Hide Forgot
Created attachment 1524171 [details] node grafana UI
Created attachment 1524174 [details] oc adm top node output There is not large CPU usage gap from my environment, the grafana reports the CPU usage for node is about 10%-11%, oc adm top node is 11% I think the difference is allowed from grafana and oc adm top node output, if there is not large CPU usage gap from the two sides
There may be a slight difference as Grafana currently uses the node exporter metrics, which are about the entire host, whereas the prometheus-adapter (which is what serves the kubectl top nodes request) currently uses the sum of all cpu used by the cgroup hierarchy, which means non-cgroup processes are not taken into account, which could cause a very slight inconsistency. I think this is fairly minor so I'm not sure we'll get to fix this, but adding it for 4.0 and we'll see if we can make it in time.
This issue is VERY similar to https://bugzilla.redhat.com/show_bug.cgi?id=1456856 which caused a lot of consternation with our customers who used this product to monitor their OpenShift environment and or applications. While those of us who understand what and how things are being collected, it's easy to explain away, however, if your expecting one thing and get something different you are dismayed by the results. You can fix this with docs (by clearly detailing what people will see and why), however, to date I have never seen this be done well. The reason for that is not because it can't be documented or documented well, its more in documenting this in this way is complicated and hard to explain (on paper). In short, we need the tool to do what people expect (and document that as simple as possible).

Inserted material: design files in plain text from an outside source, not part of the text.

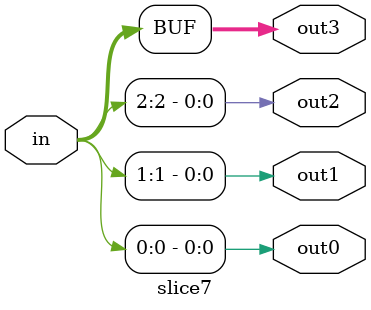
<source format=v>
module slice7(input [3-1:0] in, output out0, output out1, output out2, output [3-1:0] out3);
  assign out0 = in[0];
  assign out1 = in[1];
  assign out2 = in[2];
  assign out3 = in;
endmodule

</source>
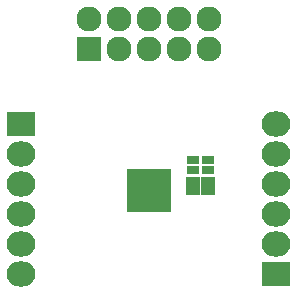
<source format=gbr>
G04 #@! TF.FileFunction,Soldermask,Bot*
%FSLAX46Y46*%
G04 Gerber Fmt 4.6, Leading zero omitted, Abs format (unit mm)*
G04 Created by KiCad (PCBNEW (2015-08-16 BZR 6097, Git b384c94)-product) date 08/12/2015 20:08:44*
%MOMM*%
G01*
G04 APERTURE LIST*
%ADD10C,0.100000*%
%ADD11R,1.162000X0.908000*%
%ADD12R,2.432000X2.127200*%
%ADD13O,2.432000X2.127200*%
%ADD14R,1.000000X0.800000*%
%ADD15R,2.075000X2.075000*%
%ADD16R,2.127200X2.127200*%
%ADD17O,2.127200X2.127200*%
G04 APERTURE END LIST*
D10*
D11*
X96456500Y-79146400D03*
X96456500Y-79857600D03*
X95186500Y-79146400D03*
X95186500Y-79857600D03*
D12*
X80645000Y-74295000D03*
D13*
X80645000Y-76835000D03*
X80645000Y-79375000D03*
X80645000Y-81915000D03*
X80645000Y-84455000D03*
X80645000Y-86995000D03*
D12*
X102235000Y-86995000D03*
D13*
X102235000Y-84455000D03*
X102235000Y-81915000D03*
X102235000Y-79375000D03*
X102235000Y-76835000D03*
X102235000Y-74295000D03*
D14*
X95186500Y-77274000D03*
X95186500Y-78174000D03*
X96456500Y-77274000D03*
X96456500Y-78174000D03*
D15*
X92277500Y-80720500D03*
X92277500Y-79045500D03*
X90602500Y-80720500D03*
X90602500Y-79045500D03*
D16*
X86360000Y-67945000D03*
D17*
X86360000Y-65405000D03*
X88900000Y-67945000D03*
X88900000Y-65405000D03*
X91440000Y-67945000D03*
X91440000Y-65405000D03*
X93980000Y-67945000D03*
X93980000Y-65405000D03*
X96520000Y-67945000D03*
X96520000Y-65405000D03*
M02*

</source>
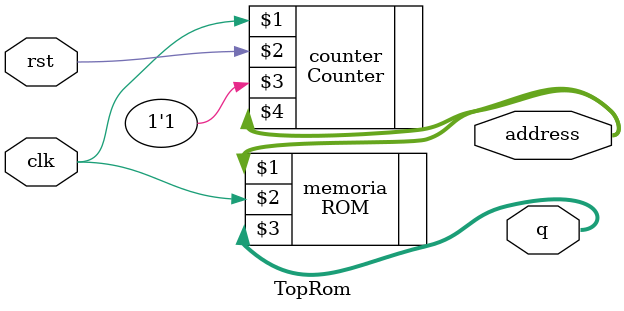
<source format=sv>
module TopRom(input clk, 
				  input rst,
				  output logic [7:0] q,
				  output logic [7:0] address);
	
	ROM memoria (address, clk, q);
	Counter counter (clk, rst, 1'b1, address);
		
			
endmodule 
</source>
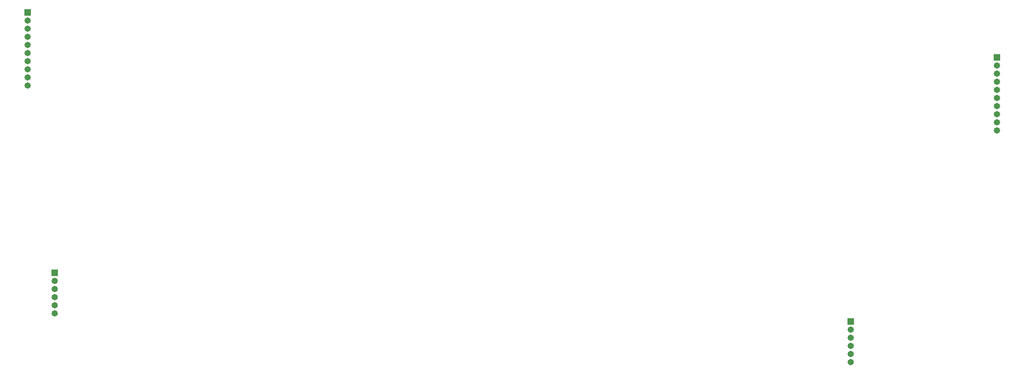
<source format=gbr>
%TF.GenerationSoftware,KiCad,Pcbnew,(6.0.6-0)*%
%TF.CreationDate,2022-07-12T12:34:36+02:00*%
%TF.ProjectId,btrfld,62747266-6c64-42e6-9b69-6361645f7063,rev?*%
%TF.SameCoordinates,Original*%
%TF.FileFunction,Soldermask,Top*%
%TF.FilePolarity,Negative*%
%FSLAX46Y46*%
G04 Gerber Fmt 4.6, Leading zero omitted, Abs format (unit mm)*
G04 Created by KiCad (PCBNEW (6.0.6-0)) date 2022-07-12 12:34:36*
%MOMM*%
%LPD*%
G01*
G04 APERTURE LIST*
%ADD10R,1.000000X1.000000*%
%ADD11O,1.000000X1.000000*%
G04 APERTURE END LIST*
D10*
%TO.C,R_THUMB1*%
X200660000Y-134620000D03*
D11*
X200660000Y-135890000D03*
X200660000Y-137160000D03*
X200660000Y-138430000D03*
X200660000Y-139700000D03*
X200660000Y-140970000D03*
%TD*%
D10*
%TO.C,R_BODY1*%
X223520000Y-93335000D03*
D11*
X223520000Y-94605000D03*
X223520000Y-95875000D03*
X223520000Y-97145000D03*
X223520000Y-98415000D03*
X223520000Y-99685000D03*
X223520000Y-100955000D03*
X223520000Y-102225000D03*
X223520000Y-103495000D03*
X223520000Y-104765000D03*
%TD*%
D10*
%TO.C,L_THUMB1*%
X76200000Y-127000000D03*
D11*
X76200000Y-128270000D03*
X76200000Y-129540000D03*
X76200000Y-130810000D03*
X76200000Y-132080000D03*
X76200000Y-133350000D03*
%TD*%
D10*
%TO.C,L_BODY1*%
X72000000Y-86275000D03*
D11*
X72000000Y-87545000D03*
X72000000Y-88815000D03*
X72000000Y-90085000D03*
X72000000Y-91355000D03*
X72000000Y-92625000D03*
X72000000Y-93895000D03*
X72000000Y-95165000D03*
X72000000Y-96435000D03*
X72000000Y-97705000D03*
%TD*%
M02*

</source>
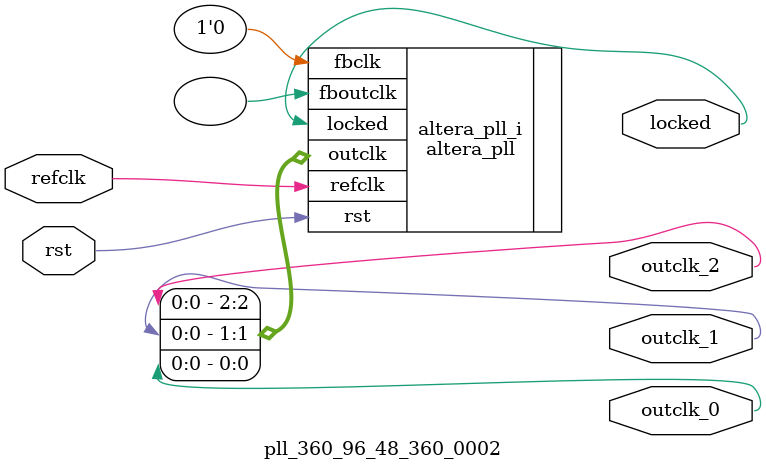
<source format=v>
`timescale 1ns/10ps
module  pll_360_96_48_360_0002(

	// interface 'refclk'
	input wire refclk,

	// interface 'reset'
	input wire rst,

	// interface 'outclk0'
	output wire outclk_0,

	// interface 'outclk1'
	output wire outclk_1,

	// interface 'outclk2'
	output wire outclk_2,

	// interface 'locked'
	output wire locked
);

	altera_pll #(
		.fractional_vco_multiplier("false"),
		.reference_clock_frequency("360.0 MHz"),
		.operation_mode("direct"),
		.number_of_clocks(3),
		.output_clock_frequency0("96.000000 MHz"),
		.phase_shift0("0 ps"),
		.duty_cycle0(50),
		.output_clock_frequency1("48.000000 MHz"),
		.phase_shift1("0 ps"),
		.duty_cycle1(50),
		.output_clock_frequency2("90.000000 MHz"),
		.phase_shift2("0 ps"),
		.duty_cycle2(50),
		.output_clock_frequency3("0 MHz"),
		.phase_shift3("0 ps"),
		.duty_cycle3(50),
		.output_clock_frequency4("0 MHz"),
		.phase_shift4("0 ps"),
		.duty_cycle4(50),
		.output_clock_frequency5("0 MHz"),
		.phase_shift5("0 ps"),
		.duty_cycle5(50),
		.output_clock_frequency6("0 MHz"),
		.phase_shift6("0 ps"),
		.duty_cycle6(50),
		.output_clock_frequency7("0 MHz"),
		.phase_shift7("0 ps"),
		.duty_cycle7(50),
		.output_clock_frequency8("0 MHz"),
		.phase_shift8("0 ps"),
		.duty_cycle8(50),
		.output_clock_frequency9("0 MHz"),
		.phase_shift9("0 ps"),
		.duty_cycle9(50),
		.output_clock_frequency10("0 MHz"),
		.phase_shift10("0 ps"),
		.duty_cycle10(50),
		.output_clock_frequency11("0 MHz"),
		.phase_shift11("0 ps"),
		.duty_cycle11(50),
		.output_clock_frequency12("0 MHz"),
		.phase_shift12("0 ps"),
		.duty_cycle12(50),
		.output_clock_frequency13("0 MHz"),
		.phase_shift13("0 ps"),
		.duty_cycle13(50),
		.output_clock_frequency14("0 MHz"),
		.phase_shift14("0 ps"),
		.duty_cycle14(50),
		.output_clock_frequency15("0 MHz"),
		.phase_shift15("0 ps"),
		.duty_cycle15(50),
		.output_clock_frequency16("0 MHz"),
		.phase_shift16("0 ps"),
		.duty_cycle16(50),
		.output_clock_frequency17("0 MHz"),
		.phase_shift17("0 ps"),
		.duty_cycle17(50),
		.pll_type("General"),
		.pll_subtype("General")
	) altera_pll_i (
		.rst	(rst),
		.outclk	({outclk_2, outclk_1, outclk_0}),
		.locked	(locked),
		.fboutclk	( ),
		.fbclk	(1'b0),
		.refclk	(refclk)
	);
endmodule


</source>
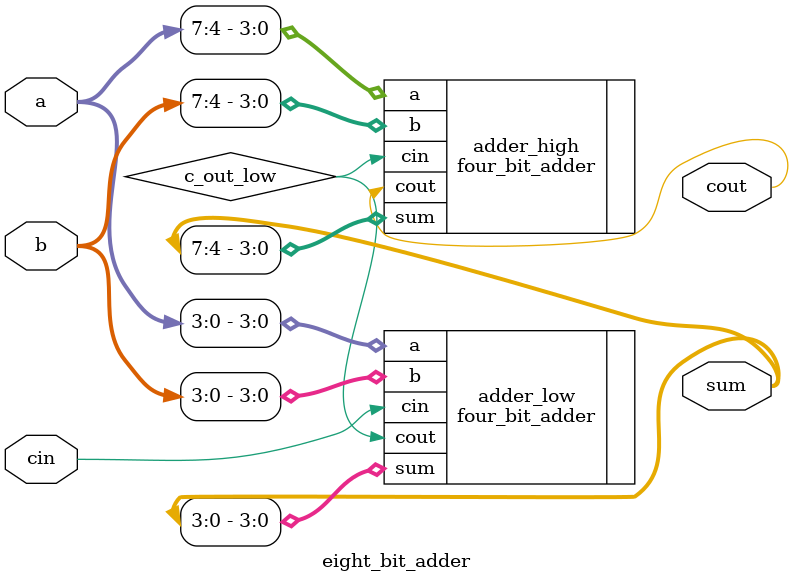
<source format=sv>
`timescale 1ns / 1ps

module eight_bit_adder(
    input [7:0] a,        
    input [7:0] b,       
    input cin,            
    output [7:0] sum,     
    output cout           
    );

    
    wire c_out_low;

    //first 4-bit 
    four_bit_adder adder_low (
        .a(a[3:0]),
        .b(b[3:0]),
        .cin(cin),
        .sum(sum[3:0]),
        .cout(c_out_low)
    );

    // second 4-bit
    four_bit_adder adder_high (
        .a(a[7:4]),
        .b(b[7:4]),
        .cin(c_out_low),
        .sum(sum[7:4]),
        .cout(cout)
    );

endmodule

</source>
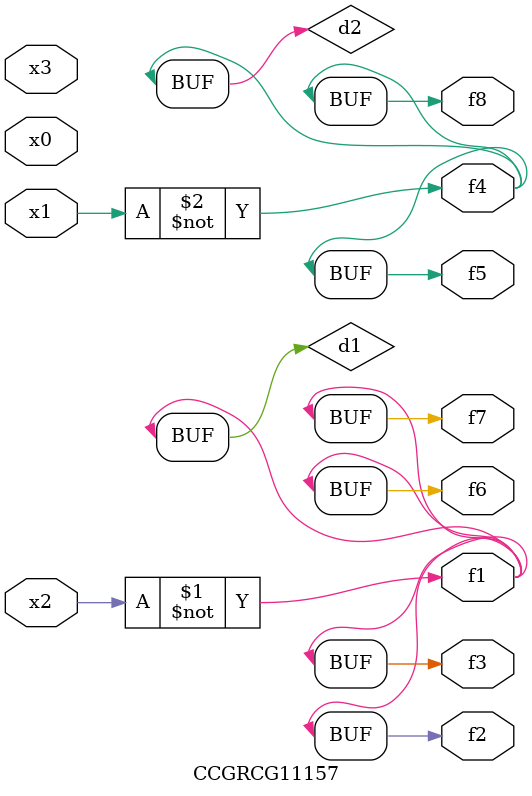
<source format=v>
module CCGRCG11157(
	input x0, x1, x2, x3,
	output f1, f2, f3, f4, f5, f6, f7, f8
);

	wire d1, d2;

	xnor (d1, x2);
	not (d2, x1);
	assign f1 = d1;
	assign f2 = d1;
	assign f3 = d1;
	assign f4 = d2;
	assign f5 = d2;
	assign f6 = d1;
	assign f7 = d1;
	assign f8 = d2;
endmodule

</source>
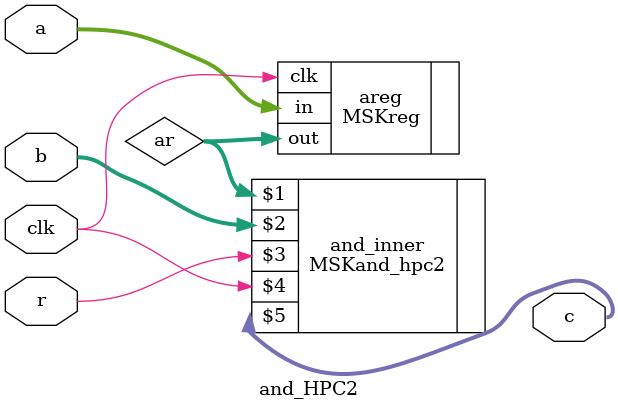
<source format=v>
module and_HPC2 #(parameter security_order=1, parameter pipeline=1) (a, b, r, clk, c);

localparam rnd = security_order*(security_order+1)/2;


input wire [security_order:0] a, b;
input wire [rnd-1:0] r;
input wire clk;
output wire [security_order:0] c;

`define HPC_FV

`ifdef HPC_FV
    wire [security_order:0] ar;
    MSKreg #(.d(security_order+1)) areg(.clk(clk), .in(a), .out(ar));
    MSKand_hpc2 #(.d(security_order+1)) and_inner(ar, b, r, clk, c);
`else
    and_HPC2_agema #(security_order, pipeline) and_inner(a, b, r, clk, c);
`endif

endmodule

</source>
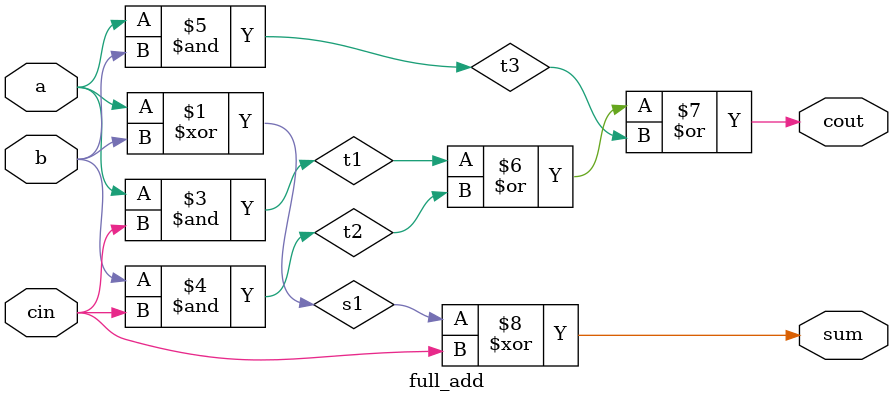
<source format=v>
/****************************************Copyright (c)**************************************************
**                                      Dongdong   Studio 
**                                     
**---------------------------------------File Info-----------------------------------------------------
** File name:			key_debounce
** Last modified Date:	2009-10-18
** Last Version:		1.0
** Descriptions:		key to debounce
**------------------------------------------------------------------------------------------------------
** Created by:		    dongdong
** Created date:		2009-10-18
** Version:				1.0
** Descriptions:		The original version
**
**------------------------------------------------------------------------------------------------------
** Modified by:			
** Modified date:		
** Version:				
** Descriptions:		
**
**------------------------------------------------------------------------------------------------------
********************************************************************************************************/
module full_add( 
					//input 
					a,
					b,
					cin,
				    //output 
					sum,
					cout
                    );

//input ports

input                    a;     
input                    b;    
input                    cin;

//output ports
output                   sum;
output                   cout;
//reg define 

reg                       cout;
reg                       t1;
reg                       t2;
reg                       t3;

//wire define 
wire                       s1;

//parameter define 


/*******************************************************************************************************
**                              Main Program    
**  
********************************************************************************************************/
xor x1(s1,a,b);

always @ (*) begin

    t1 =  a&cin;
    t2 =  b&cin;
    t3 =  a&b;
    cout = t1 | t2 |t3;
end

assign sum = s1^cin;

endmodule
//end of RTL code                       
</source>
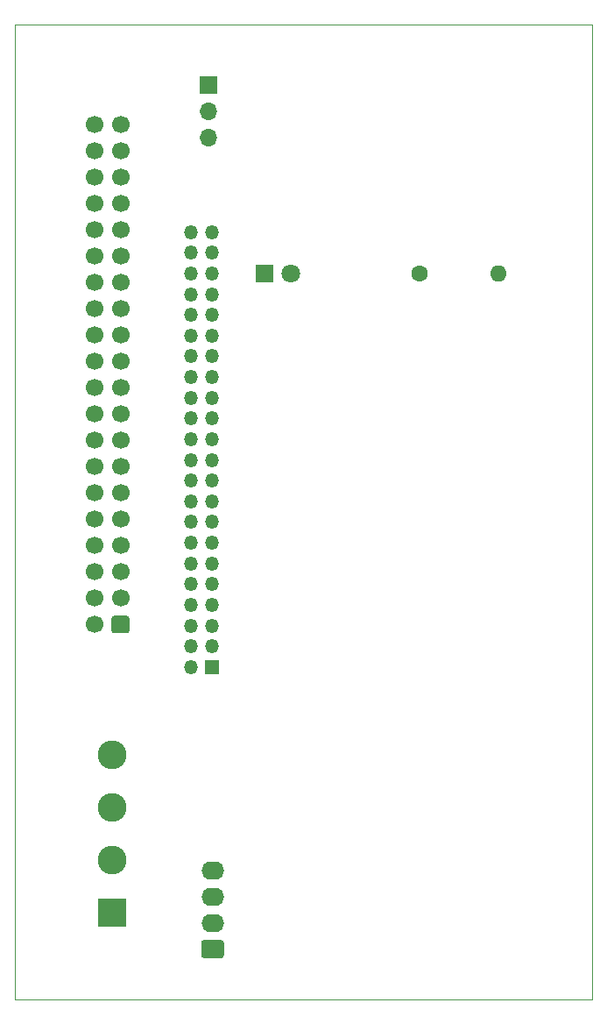
<source format=gbr>
G04 #@! TF.GenerationSoftware,KiCad,Pcbnew,5.1.8+dfsg1-1~bpo10+1*
G04 #@! TF.CreationDate,2020-11-27T20:05:00+01:00*
G04 #@! TF.ProjectId,SeagateST1adapter,53656167-6174-4655-9354-316164617074,1*
G04 #@! TF.SameCoordinates,Original*
G04 #@! TF.FileFunction,Soldermask,Bot*
G04 #@! TF.FilePolarity,Negative*
%FSLAX46Y46*%
G04 Gerber Fmt 4.6, Leading zero omitted, Abs format (unit mm)*
G04 Created by KiCad (PCBNEW 5.1.8+dfsg1-1~bpo10+1) date 2020-11-27 20:05:00*
%MOMM*%
%LPD*%
G01*
G04 APERTURE LIST*
G04 #@! TA.AperFunction,Profile*
%ADD10C,0.050000*%
G04 #@! TD*
%ADD11O,1.600000X1.600000*%
%ADD12C,1.600000*%
%ADD13C,1.800000*%
%ADD14R,1.800000X1.800000*%
%ADD15O,1.700000X1.700000*%
%ADD16R,1.700000X1.700000*%
%ADD17O,1.350000X1.350000*%
%ADD18R,1.350000X1.350000*%
%ADD19C,1.700000*%
%ADD20C,2.780000*%
%ADD21R,2.780000X2.780000*%
%ADD22O,2.190000X1.740000*%
G04 APERTURE END LIST*
D10*
X81330800Y-165100000D02*
X81330800Y-70967600D01*
X137160000Y-165100000D02*
X81330800Y-165100000D01*
X137160000Y-70967600D02*
X137160000Y-165100000D01*
X81330800Y-70967600D02*
X137160000Y-70967600D01*
D11*
G04 #@! TO.C,R1*
X128070000Y-95000000D03*
D12*
X120450000Y-95000000D03*
G04 #@! TD*
D13*
G04 #@! TO.C,D1*
X107990000Y-95000000D03*
D14*
X105450000Y-95000000D03*
G04 #@! TD*
D15*
G04 #@! TO.C,JP1*
X100050000Y-81880000D03*
X100050000Y-79340000D03*
D16*
X100050000Y-76800000D03*
G04 #@! TD*
D17*
G04 #@! TO.C,J7*
X98400000Y-91000000D03*
X100400000Y-91000000D03*
X98400000Y-93000000D03*
X100400000Y-93000000D03*
X98400000Y-95000000D03*
X100400000Y-95000000D03*
X98400000Y-97000000D03*
X100400000Y-97000000D03*
X98400000Y-99000000D03*
X100400000Y-99000000D03*
X98400000Y-101000000D03*
X100400000Y-101000000D03*
X98400000Y-103000000D03*
X100400000Y-103000000D03*
X98400000Y-105000000D03*
X100400000Y-105000000D03*
X98400000Y-107000000D03*
X100400000Y-107000000D03*
X98400000Y-109000000D03*
X100400000Y-109000000D03*
X98400000Y-111000000D03*
X100400000Y-111000000D03*
X98400000Y-113000000D03*
X100400000Y-113000000D03*
X98400000Y-115000000D03*
X100400000Y-115000000D03*
X98400000Y-117000000D03*
X100400000Y-117000000D03*
X98400000Y-119000000D03*
X100400000Y-119000000D03*
X98400000Y-121000000D03*
X100400000Y-121000000D03*
X98400000Y-123000000D03*
X100400000Y-123000000D03*
X98400000Y-125000000D03*
X100400000Y-125000000D03*
X98400000Y-127000000D03*
X100400000Y-127000000D03*
X98400000Y-129000000D03*
X100400000Y-129000000D03*
X98400000Y-131000000D03*
X100400000Y-131000000D03*
X98400000Y-133000000D03*
D18*
X100400000Y-133000000D03*
G04 #@! TD*
D19*
G04 #@! TO.C,J3*
X89010000Y-80640000D03*
X89010000Y-83180000D03*
X89010000Y-85720000D03*
X89010000Y-88260000D03*
X89010000Y-90800000D03*
X89010000Y-93340000D03*
X89010000Y-95880000D03*
X89010000Y-98420000D03*
X89010000Y-100960000D03*
X89010000Y-103500000D03*
X89010000Y-106040000D03*
X89010000Y-108580000D03*
X89010000Y-111120000D03*
X89010000Y-113660000D03*
X89010000Y-116200000D03*
X89010000Y-118740000D03*
X89010000Y-121280000D03*
X89010000Y-123820000D03*
X89010000Y-126360000D03*
X89010000Y-128900000D03*
X91550000Y-80640000D03*
X91550000Y-83180000D03*
X91550000Y-85720000D03*
X91550000Y-88260000D03*
X91550000Y-90800000D03*
X91550000Y-93340000D03*
X91550000Y-95880000D03*
X91550000Y-98420000D03*
X91550000Y-100960000D03*
X91550000Y-103500000D03*
X91550000Y-106040000D03*
X91550000Y-108580000D03*
X91550000Y-111120000D03*
X91550000Y-113660000D03*
X91550000Y-116200000D03*
X91550000Y-118740000D03*
X91550000Y-121280000D03*
X91550000Y-123820000D03*
X91550000Y-126360000D03*
G36*
G01*
X92400000Y-128300000D02*
X92400000Y-129500000D01*
G75*
G02*
X92150000Y-129750000I-250000J0D01*
G01*
X90950000Y-129750000D01*
G75*
G02*
X90700000Y-129500000I0J250000D01*
G01*
X90700000Y-128300000D01*
G75*
G02*
X90950000Y-128050000I250000J0D01*
G01*
X92150000Y-128050000D01*
G75*
G02*
X92400000Y-128300000I0J-250000D01*
G01*
G37*
G04 #@! TD*
D20*
G04 #@! TO.C,J5*
X90750000Y-141460000D03*
X90750000Y-146540000D03*
X90750000Y-151620000D03*
D21*
X90750000Y-156700000D03*
G04 #@! TD*
D22*
G04 #@! TO.C,J4*
X100450000Y-152630000D03*
X100450000Y-155170000D03*
X100450000Y-157710000D03*
G36*
G01*
X101295001Y-161120000D02*
X99604999Y-161120000D01*
G75*
G02*
X99355000Y-160870001I0J249999D01*
G01*
X99355000Y-159629999D01*
G75*
G02*
X99604999Y-159380000I249999J0D01*
G01*
X101295001Y-159380000D01*
G75*
G02*
X101545000Y-159629999I0J-249999D01*
G01*
X101545000Y-160870001D01*
G75*
G02*
X101295001Y-161120000I-249999J0D01*
G01*
G37*
G04 #@! TD*
M02*

</source>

(In reply to Frederic Branczyk from comment #5) > There may be a slight difference as Grafana currently uses the node exporter > metrics, which are about the entire host, whereas the prometheus-adapter > (which is what serves the kubectl top nodes request) currently uses the sum > of all cpu used by the cgroup hierarchy, which means non-cgroup processes > are not taken into account, which could cause a very slight inconsistency. I > think this is fairly minor so I'm not sure we'll get to fix this, but adding > it for 4.0 and we'll see if we can make it in time. I sugget to set the target as 4.0.z if we won't fix it in 4.0
As already mentioned before, this is a duplicate of https://bugzilla.redhat.com/show_bug.cgi?id=1669410, which has been fixed as of https://github.com/openshift/cluster-monitoring-operator/pull/272. Moving to modified (but also feel free to mark as duplicate as I just did the same for 1669410).
https://bugzilla.redhat.com/show_bug.cgi?id=1669410 has been verified. Moving this to modified, but feel free to close as duplicate.
*** This bug has been marked as a duplicate of bug 1669410 ***